EXERCISES TO COMPLETE =
a - From the blog post below, list each thing the writer says they do in meetings like this that keeps them from making a good impression.
b - Carry on the blog post below, picking up right after its final sentence.

PAGE EXTRACT =
Thursday, 24 May 2018

I don't exist and I don't belong

I went to my first Groenlinks onderwijs werkgroep meeting on Tuesday evening. I was really nervous, mainly because in meetings like this, I am rubbish at making a good impression; I get triggered easily, I end up talking too much, even if I tell myself to shut up and I get overly distracted by trying to read everybody's expressions and trying to work out what people are feeling.
I had hoped I would meet a kindred spirit in some form, half the members weren't there and there were three people from another werkgroep, so it wasn't a typical meeting.
I know that things don't change or get better quickly. I know that councils attract people for different reasons and that we possibly all want similar things but are either resigned or pitching a different angle. But what I felt was mostly resignation. I got triggered by a couple of bingo card moments, as I call them. First someone said that the reason primary schools are so segregated is because and I quote Turkish parents only register their kids when they get a letter when the child is 4 and so instead of registering the kids from birth at the bestest school, they go to the primary down the road. And the other was that said within those minorities you also don't find involved parents "betrokken ouders". Both statements really triggered me. I'm sure these people are good people at heart, but really? those old chestnuts?
It made me think of the cycling bingo cards we used to joke about at council meetings, if you read the british press or see anything about cyclists on the TV - cyclists are all middle aged, middle class and white, they have beards, they ride two abreast, they don't use lights, they are invisible, they don't look where they are going, they run lights, they don't pay road tax, they don't follow the rules of the road, they clog up the roads on Sundays on their sport rides, women don't like cycling or riding bikes, it ruins their hair and so on.

DATASET EXCERPTS =
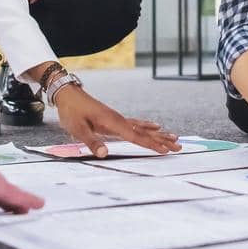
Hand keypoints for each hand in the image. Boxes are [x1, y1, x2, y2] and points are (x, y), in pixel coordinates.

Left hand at [52, 86, 180, 156]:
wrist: (69, 94)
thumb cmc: (72, 112)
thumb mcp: (78, 129)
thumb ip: (92, 141)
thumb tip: (104, 154)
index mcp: (113, 123)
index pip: (136, 137)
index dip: (151, 144)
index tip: (165, 150)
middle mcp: (119, 120)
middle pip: (145, 132)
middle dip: (162, 140)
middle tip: (179, 146)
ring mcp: (118, 118)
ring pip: (143, 128)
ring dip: (159, 134)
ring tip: (175, 138)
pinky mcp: (115, 118)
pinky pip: (136, 124)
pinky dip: (148, 127)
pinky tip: (155, 127)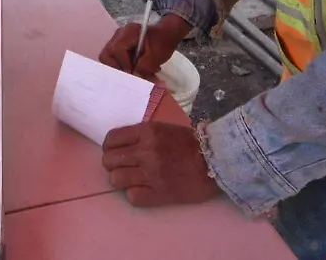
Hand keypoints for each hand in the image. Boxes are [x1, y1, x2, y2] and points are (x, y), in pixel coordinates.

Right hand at [99, 13, 189, 77]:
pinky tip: (137, 70)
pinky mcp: (120, 47)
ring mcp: (118, 41)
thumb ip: (144, 67)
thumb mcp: (157, 56)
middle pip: (106, 55)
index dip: (123, 63)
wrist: (167, 34)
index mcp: (129, 32)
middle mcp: (119, 35)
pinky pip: (115, 60)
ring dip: (121, 69)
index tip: (133, 72)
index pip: (116, 49)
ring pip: (109, 59)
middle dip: (116, 68)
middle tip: (129, 75)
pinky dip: (124, 67)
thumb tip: (134, 79)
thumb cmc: (163, 42)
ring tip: (135, 73)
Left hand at [102, 122, 219, 207]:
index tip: (116, 153)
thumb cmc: (191, 143)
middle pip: (108, 161)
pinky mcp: (159, 193)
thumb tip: (123, 145)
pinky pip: (132, 197)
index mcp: (146, 132)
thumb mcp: (164, 129)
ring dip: (122, 181)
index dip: (110, 148)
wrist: (216, 161)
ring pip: (116, 179)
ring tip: (134, 180)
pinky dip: (135, 195)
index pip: (111, 140)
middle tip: (124, 168)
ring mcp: (151, 173)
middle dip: (113, 165)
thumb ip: (143, 135)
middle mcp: (145, 151)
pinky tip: (144, 191)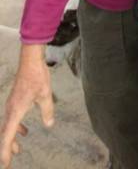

ANSWERS GIVEN =
a -
- Gets triggered easily
- Ends up talking too much, even when telling themselves to shut up
- Gets overly distracted by trying to read everybody's expressions and work out what people are feeling

b -
When you are a female cyclist, with lights, that stops at lights, obeys the rules (most of the time) and I ride for transport, I might as well not exist. I don't exist, and it's only by seeing how life in NL is do I know for sure that it's not that any of this is true, it's the environment that matters.
Same applies to Autistic people, you can make a bingo card of assumptions and "truths" about what auties do and don't do, what they can and can't do. The fact is, as dissabilities go, it has one of the largest proportions of adults not in work. This has nothing to do with their ability to work, and everything to do with environment.
And so the equality/minorities bingo card the same is also true, so there are people and just people. Give them what they need, they do what they do - some will do better than others and some will stand out as outstanding - good and bad, high and low. The environments never started off the same to to expect the same or similar result, or to blame the individuals, is a bit pointless.
Should you replicate the same environments? probably impossible, so no. But which elements are clearly missing? What systems exaggerate the problem and why?
For example signing your kid up at birth, some schools allow it, some don't. Some have lotteries when the school is oversubscribed. Why are they oversubscribed though? What is it that these schools provide? Safety in numbers? the "right type" of kids for your kid to befriend, children of similar background? fear that your child might get influenced by the "wrong sort"of kid? What if some of them just wanted that school because it looks nice, it's the closest, it seems to offer the right variety of subjects? But what if where you live, there isn't a local school like that? why not? Why does the school with the expensive houses get the glory? Are the houses expensive because of the school? So it's not about whether you register your kid at birth, or stick their name in a lottery. It's not about buying a house in the right area,. It's simply about the quality of the school; does it do what it says on the tin? if there aren't schools of equal quality or if you have this scores on the doors, pressure on schools to perform to attract kids, but this is unfair because some schools can get more money out of the parents or they have ties to a particular secondry school that's popular, then it will never change.
I don't think life will ever be fair or that you can make all things equal, but surely, if you can take steps to even stuff out? Kids don't get to choose who their parents are, so if there's any point in a persons life where the state should invest in, it has to be childhood. So why all the cuts to education?
It's not all about funds and money though, it has to be mostly about how you use it and who gets to benefit from those funds and why.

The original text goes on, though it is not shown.